Zur Bestimmung der Zellzahl wurden Fluoresbrite™ Microspheres als Zählbeads verwendet. Die Konzentration der Zählbeads wurde durch Zählung in einer Neubauer-Zählkammer bestimmt und definierte Volumina zu den Proben gegeben. Es wurden 500 µl von 600 µl des Migrationsmediums aus der unteren Transwell^®-Kammer entnommen und mit 10 µl Zählbeads versetzt. Anschließend wurden unspezifische Bindungsstellen auf den Zellen mit einem anti-Fcγ-Rezeptor II/III Antikörper (20 µg/ml) geblockt und die Zellen mit einem anti-CD45RB und einem anti-CD4 Antikörper für 20 min bei 4°C inkubiert. Ohne Waschen der Zellen erfolgte die Analyse am Durchflusszytometer, wobei pro Probe 5000 Zählbeads gezählt wurden.

Aufgrund ihrer Größe und Fluoreszenz konnten die Zählbeads von den zu analysierenden Zellen unterschieden werden, was eine direkte Korrelation zwischen der Anzahl der Events im CD4-Gate und der Anzahl der Events im Zählbead-Gate ermöglichte (Abb. 5).

Abb. 5. Bestimmung der Zellzahl am Durchflusszytometer mittels Fluorescent™

Microspheres. Die zu analysierenden Zellen wurden über das FSC- und SSC-Signal (A) und die fluorochrommarkierten anti-CD4 und anti-CD45RB Antikörper (B) definiert. In (A) ist außerdem das Signal für die Fluoresbrite™ Microspheres dargestellt, deren Fluoreszenz im FL-1-Kanal detektiert wird. Sowohl um die Zellen als auch im die Zählbeads wurden Gates gelegt, um die Anzahl der in den Gates enthaltenen Events (Zahlen in den Dot Plots) zu ermitteln.
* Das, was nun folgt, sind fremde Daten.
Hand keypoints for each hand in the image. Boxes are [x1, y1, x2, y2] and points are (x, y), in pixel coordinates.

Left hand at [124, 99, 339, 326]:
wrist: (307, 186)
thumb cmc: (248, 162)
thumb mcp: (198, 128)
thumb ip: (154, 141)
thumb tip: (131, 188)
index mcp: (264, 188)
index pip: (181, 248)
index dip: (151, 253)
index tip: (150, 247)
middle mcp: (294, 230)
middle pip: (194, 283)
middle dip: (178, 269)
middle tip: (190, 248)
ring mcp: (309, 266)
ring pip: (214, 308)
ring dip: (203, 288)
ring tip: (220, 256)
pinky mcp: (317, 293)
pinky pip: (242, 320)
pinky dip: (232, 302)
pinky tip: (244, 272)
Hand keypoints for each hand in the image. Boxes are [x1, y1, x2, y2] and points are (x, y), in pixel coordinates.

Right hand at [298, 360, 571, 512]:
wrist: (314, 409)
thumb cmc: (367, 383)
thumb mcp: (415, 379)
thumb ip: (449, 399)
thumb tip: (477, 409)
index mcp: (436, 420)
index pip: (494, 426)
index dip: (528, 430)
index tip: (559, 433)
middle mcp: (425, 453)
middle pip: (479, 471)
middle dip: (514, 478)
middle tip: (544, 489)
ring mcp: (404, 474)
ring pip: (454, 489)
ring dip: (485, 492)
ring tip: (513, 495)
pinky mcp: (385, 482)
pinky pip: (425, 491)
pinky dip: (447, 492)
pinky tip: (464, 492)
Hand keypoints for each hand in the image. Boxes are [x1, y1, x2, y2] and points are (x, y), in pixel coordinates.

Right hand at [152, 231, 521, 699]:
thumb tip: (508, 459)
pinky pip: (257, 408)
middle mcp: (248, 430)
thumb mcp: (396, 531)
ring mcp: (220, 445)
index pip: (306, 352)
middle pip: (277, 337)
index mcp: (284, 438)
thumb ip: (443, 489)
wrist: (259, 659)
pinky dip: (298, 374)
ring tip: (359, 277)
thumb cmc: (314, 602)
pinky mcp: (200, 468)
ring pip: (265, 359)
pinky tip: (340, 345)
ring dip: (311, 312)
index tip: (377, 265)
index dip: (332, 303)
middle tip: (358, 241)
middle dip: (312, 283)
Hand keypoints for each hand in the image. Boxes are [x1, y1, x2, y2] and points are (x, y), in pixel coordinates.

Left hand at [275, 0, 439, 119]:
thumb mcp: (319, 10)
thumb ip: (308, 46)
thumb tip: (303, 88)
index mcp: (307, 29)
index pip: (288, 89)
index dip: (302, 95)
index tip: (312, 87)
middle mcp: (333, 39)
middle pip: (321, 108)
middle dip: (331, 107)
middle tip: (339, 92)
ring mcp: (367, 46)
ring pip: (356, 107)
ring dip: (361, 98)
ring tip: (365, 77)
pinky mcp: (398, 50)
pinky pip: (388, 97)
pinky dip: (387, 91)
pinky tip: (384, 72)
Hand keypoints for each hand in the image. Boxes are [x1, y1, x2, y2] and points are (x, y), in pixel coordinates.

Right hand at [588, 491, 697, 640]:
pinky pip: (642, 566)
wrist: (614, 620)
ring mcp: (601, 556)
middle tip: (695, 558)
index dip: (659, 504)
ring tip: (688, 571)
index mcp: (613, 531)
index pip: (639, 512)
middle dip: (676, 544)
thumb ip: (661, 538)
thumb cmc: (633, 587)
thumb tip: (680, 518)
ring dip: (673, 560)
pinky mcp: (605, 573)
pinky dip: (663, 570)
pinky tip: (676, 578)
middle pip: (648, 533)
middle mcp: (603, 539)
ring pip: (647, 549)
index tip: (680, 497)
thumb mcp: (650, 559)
Die Anzahl transmigrierter CD4⁺ T-Zellen wurde wie folgt berechnet:

c_CD4 = 6/5 x n_CD4 / n_Zählbeads x c_Zählbeads

n_CD4 = Anzahl der Events im CD4-Gate, ermittelt am Durchflusszytometer

n_Zählbeads = Anzahl der Events im Zählbead-Gate, ermittelt am Durchflusszytometer cZählbeads = Konzentration der eingesetzten Zählbeads, ermittelt in Zählkammer c_CD4 = Konzentration transmigrierter CD4⁺ T-Zellen, ermittelt mittels Zählbeads

Die ermittelte Zellzahl wurde ins Verhältnis zur Ausgangszellzahl gesetzt und als

% transmigrierte CD4⁺ T-Zellen vom Input dargestellt.
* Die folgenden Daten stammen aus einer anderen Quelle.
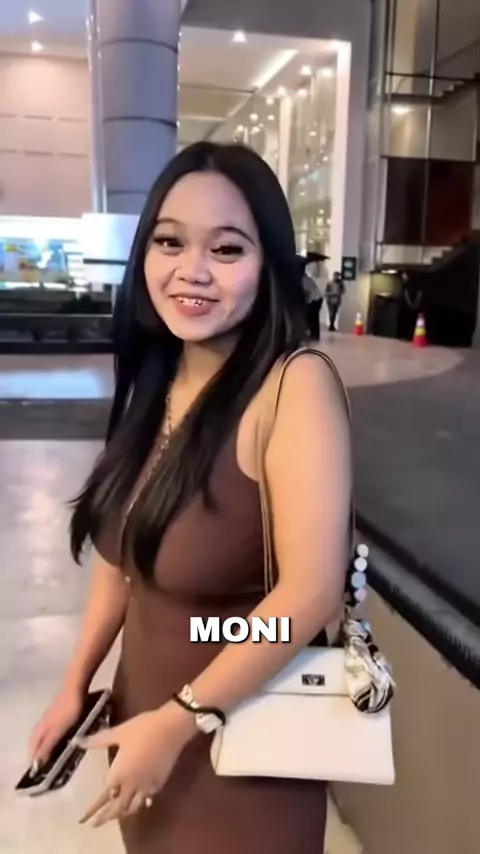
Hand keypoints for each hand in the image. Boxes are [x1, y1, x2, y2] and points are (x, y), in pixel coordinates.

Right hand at [28, 686, 84, 766]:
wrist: (75, 688)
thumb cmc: (68, 711)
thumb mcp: (58, 731)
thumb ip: (47, 746)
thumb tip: (36, 763)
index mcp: (40, 729)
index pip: (32, 748)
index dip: (34, 760)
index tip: (38, 773)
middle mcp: (42, 724)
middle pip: (36, 742)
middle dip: (39, 753)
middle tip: (45, 765)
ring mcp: (50, 717)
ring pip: (44, 735)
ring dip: (46, 745)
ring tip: (52, 755)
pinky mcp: (58, 713)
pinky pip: (52, 729)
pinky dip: (53, 737)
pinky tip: (61, 739)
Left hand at [77, 702, 195, 826]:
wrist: (171, 727)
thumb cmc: (143, 727)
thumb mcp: (118, 732)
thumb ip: (97, 740)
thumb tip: (77, 741)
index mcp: (120, 774)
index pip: (103, 797)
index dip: (92, 809)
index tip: (83, 819)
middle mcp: (132, 784)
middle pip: (118, 808)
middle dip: (106, 817)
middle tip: (97, 823)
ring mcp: (147, 785)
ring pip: (133, 807)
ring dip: (123, 813)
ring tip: (116, 815)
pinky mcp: (159, 782)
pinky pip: (147, 798)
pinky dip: (141, 802)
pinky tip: (141, 801)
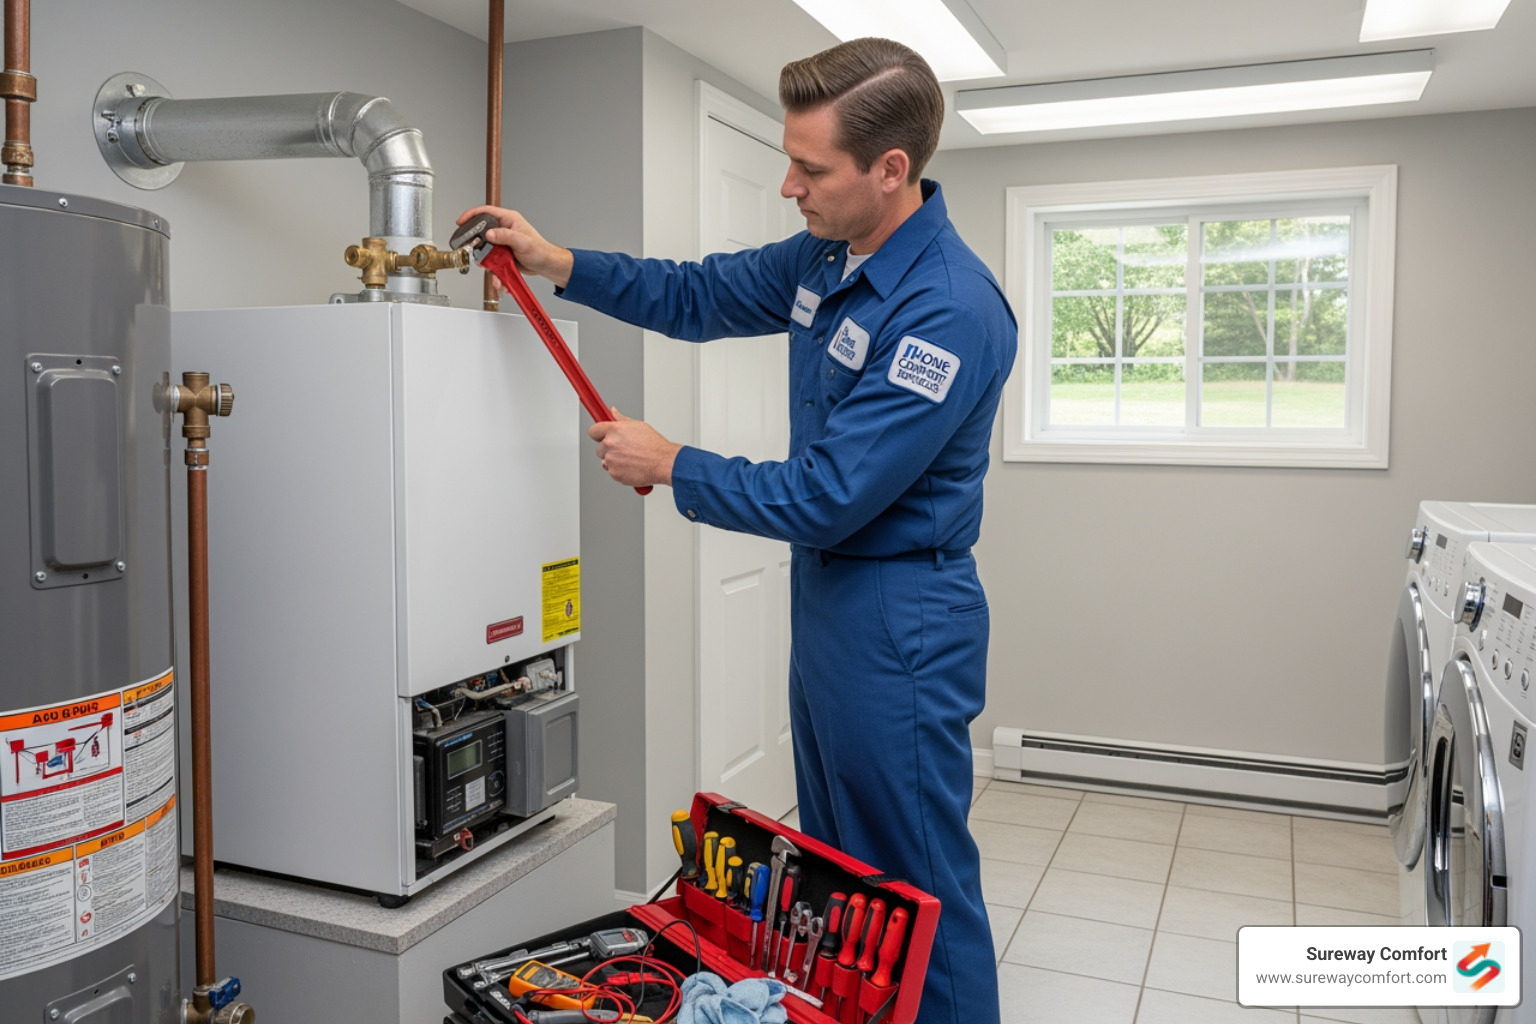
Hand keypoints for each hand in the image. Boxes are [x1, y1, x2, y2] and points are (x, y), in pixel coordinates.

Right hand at [455, 206, 573, 288]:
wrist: (546, 265)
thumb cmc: (540, 250)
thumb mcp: (522, 242)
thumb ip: (505, 236)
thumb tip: (489, 233)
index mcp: (508, 220)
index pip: (485, 212)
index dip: (471, 216)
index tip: (461, 223)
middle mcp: (503, 230)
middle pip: (482, 235)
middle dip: (478, 248)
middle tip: (478, 256)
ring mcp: (502, 243)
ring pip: (486, 252)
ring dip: (488, 264)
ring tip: (495, 272)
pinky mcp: (502, 255)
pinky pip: (492, 262)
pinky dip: (494, 272)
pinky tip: (500, 278)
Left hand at [590, 409, 680, 488]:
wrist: (663, 462)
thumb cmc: (654, 445)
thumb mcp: (638, 426)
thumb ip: (621, 419)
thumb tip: (613, 412)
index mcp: (614, 430)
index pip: (593, 430)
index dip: (597, 434)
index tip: (600, 436)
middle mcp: (610, 444)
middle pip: (599, 448)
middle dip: (609, 450)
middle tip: (624, 450)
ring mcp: (611, 459)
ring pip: (606, 461)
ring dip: (614, 461)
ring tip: (631, 459)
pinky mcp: (614, 473)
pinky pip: (612, 472)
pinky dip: (620, 471)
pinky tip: (632, 467)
3.10.3 In-vivo-Migration von CD4⁺ T-Zellen

Um die Migration von CD4⁺ T-Zellen in vivo zu untersuchen, wurden Homingassays durchgeführt. Dazu wurden die Zellen in einer Zelldichte von 2x10⁷/ml cRPMI mit

51Chrom (20 µCi/ml) für 1 h bei 37°C radioaktiv markiert. Nach zweimaligem Waschen mit cRPMI wurden die Zellen für 1 h bei 37°C und 5% CO2 inkubiert und anschließend die toten Zellen mittels eines 17 %igen Nycodenzgradienten entfernt.

Die radioaktiv markierten Zellen wurden in einer Zelldichte von 5x10⁵-2x10⁶/200 µl PBS intravenös (i.v.) in die Mäuse gespritzt. Die in bestimmten Organen, Blut und dem Restkörper enthaltene Radioaktivität wurde mittels eines WIZARD^® Gamma-Counters gemessen. Dabei reflektierte der angebende Prozentsatz organspezifischer Radioaktivität im Verhältnis zur gesamten detektierten Radioaktivität den prozentualen Anteil von CD4⁺ T-Zellen, die in das entsprechende Organ migriert waren.